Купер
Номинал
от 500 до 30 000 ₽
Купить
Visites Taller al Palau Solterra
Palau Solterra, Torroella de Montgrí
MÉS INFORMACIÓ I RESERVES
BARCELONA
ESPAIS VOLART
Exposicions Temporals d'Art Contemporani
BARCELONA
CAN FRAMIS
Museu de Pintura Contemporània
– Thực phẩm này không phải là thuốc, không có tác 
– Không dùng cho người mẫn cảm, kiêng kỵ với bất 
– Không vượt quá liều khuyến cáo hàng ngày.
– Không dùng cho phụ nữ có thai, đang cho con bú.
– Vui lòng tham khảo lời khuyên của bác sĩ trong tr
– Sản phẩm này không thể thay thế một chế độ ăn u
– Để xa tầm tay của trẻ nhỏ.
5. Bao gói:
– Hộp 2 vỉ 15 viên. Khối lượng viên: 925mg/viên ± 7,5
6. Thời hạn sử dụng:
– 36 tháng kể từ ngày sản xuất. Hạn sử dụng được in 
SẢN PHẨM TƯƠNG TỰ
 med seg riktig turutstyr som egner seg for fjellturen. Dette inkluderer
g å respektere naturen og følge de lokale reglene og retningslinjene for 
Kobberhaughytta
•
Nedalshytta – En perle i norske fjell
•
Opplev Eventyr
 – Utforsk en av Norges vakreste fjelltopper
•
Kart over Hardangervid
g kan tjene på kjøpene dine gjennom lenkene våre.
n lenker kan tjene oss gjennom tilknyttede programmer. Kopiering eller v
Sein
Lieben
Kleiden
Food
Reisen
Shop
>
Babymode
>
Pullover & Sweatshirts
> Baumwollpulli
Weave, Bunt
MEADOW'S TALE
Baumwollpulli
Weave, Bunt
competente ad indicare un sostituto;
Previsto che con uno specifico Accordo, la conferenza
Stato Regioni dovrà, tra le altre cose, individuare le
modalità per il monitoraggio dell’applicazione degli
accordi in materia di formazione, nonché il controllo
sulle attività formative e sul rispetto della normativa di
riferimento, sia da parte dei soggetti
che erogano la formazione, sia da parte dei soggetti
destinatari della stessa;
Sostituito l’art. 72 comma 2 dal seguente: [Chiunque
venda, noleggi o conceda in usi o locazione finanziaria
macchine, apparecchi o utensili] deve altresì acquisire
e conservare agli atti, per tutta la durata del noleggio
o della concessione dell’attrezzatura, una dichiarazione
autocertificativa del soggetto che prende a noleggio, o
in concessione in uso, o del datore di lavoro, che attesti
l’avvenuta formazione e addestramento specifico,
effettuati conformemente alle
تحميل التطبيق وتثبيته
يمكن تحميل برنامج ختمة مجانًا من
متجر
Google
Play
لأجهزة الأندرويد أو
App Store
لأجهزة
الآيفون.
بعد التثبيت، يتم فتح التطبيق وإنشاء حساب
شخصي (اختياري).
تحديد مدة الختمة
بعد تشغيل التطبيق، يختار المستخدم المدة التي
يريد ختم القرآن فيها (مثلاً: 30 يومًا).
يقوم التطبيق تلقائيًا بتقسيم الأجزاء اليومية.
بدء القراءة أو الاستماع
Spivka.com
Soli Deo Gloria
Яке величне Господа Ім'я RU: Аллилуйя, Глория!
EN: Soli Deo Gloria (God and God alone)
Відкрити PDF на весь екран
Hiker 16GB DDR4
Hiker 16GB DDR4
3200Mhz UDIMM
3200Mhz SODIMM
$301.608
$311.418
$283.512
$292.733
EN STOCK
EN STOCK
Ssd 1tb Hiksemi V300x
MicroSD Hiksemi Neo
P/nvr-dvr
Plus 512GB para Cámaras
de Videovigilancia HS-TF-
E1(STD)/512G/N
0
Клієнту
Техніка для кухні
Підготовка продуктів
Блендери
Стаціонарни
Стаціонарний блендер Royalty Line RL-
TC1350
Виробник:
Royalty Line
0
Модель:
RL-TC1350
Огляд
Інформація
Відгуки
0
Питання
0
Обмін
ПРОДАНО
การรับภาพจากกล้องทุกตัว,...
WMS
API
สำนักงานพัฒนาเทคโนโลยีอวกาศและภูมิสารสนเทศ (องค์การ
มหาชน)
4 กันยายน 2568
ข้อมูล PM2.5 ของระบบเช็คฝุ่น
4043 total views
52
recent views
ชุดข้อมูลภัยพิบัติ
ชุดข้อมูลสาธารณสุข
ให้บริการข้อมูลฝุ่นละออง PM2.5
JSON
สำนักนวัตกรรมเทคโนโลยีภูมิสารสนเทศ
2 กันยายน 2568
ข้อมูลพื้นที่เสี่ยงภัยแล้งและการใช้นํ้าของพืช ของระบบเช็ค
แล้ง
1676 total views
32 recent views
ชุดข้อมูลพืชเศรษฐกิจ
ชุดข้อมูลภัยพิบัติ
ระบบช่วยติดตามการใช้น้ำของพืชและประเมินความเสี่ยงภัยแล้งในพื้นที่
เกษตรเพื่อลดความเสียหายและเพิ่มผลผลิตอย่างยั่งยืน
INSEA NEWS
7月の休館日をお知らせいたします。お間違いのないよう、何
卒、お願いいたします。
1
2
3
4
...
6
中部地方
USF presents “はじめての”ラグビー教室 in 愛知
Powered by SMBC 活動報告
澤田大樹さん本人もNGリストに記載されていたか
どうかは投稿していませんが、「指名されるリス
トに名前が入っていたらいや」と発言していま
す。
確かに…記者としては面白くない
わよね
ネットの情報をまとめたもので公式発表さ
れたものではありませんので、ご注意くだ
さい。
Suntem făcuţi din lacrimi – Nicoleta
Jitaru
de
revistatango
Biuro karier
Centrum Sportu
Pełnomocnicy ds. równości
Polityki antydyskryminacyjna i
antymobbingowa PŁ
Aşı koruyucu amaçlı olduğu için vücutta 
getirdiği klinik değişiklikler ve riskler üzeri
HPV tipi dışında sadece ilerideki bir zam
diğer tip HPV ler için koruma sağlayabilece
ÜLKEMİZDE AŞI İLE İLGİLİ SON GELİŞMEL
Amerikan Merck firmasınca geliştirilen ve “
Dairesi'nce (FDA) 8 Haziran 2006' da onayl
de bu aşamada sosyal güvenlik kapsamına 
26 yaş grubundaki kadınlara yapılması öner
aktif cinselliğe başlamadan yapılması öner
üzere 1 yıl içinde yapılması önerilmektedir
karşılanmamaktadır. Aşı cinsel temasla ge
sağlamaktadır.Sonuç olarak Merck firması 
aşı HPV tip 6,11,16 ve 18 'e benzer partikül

·····

* [YOUR TASK] Please copy every line from the entries that includes the word "dụng".

* [RESPONSE BELOW]
6. Thời hạn sử dụng:
– 36 tháng kể từ ngày sản xuất. Hạn sử dụng được in 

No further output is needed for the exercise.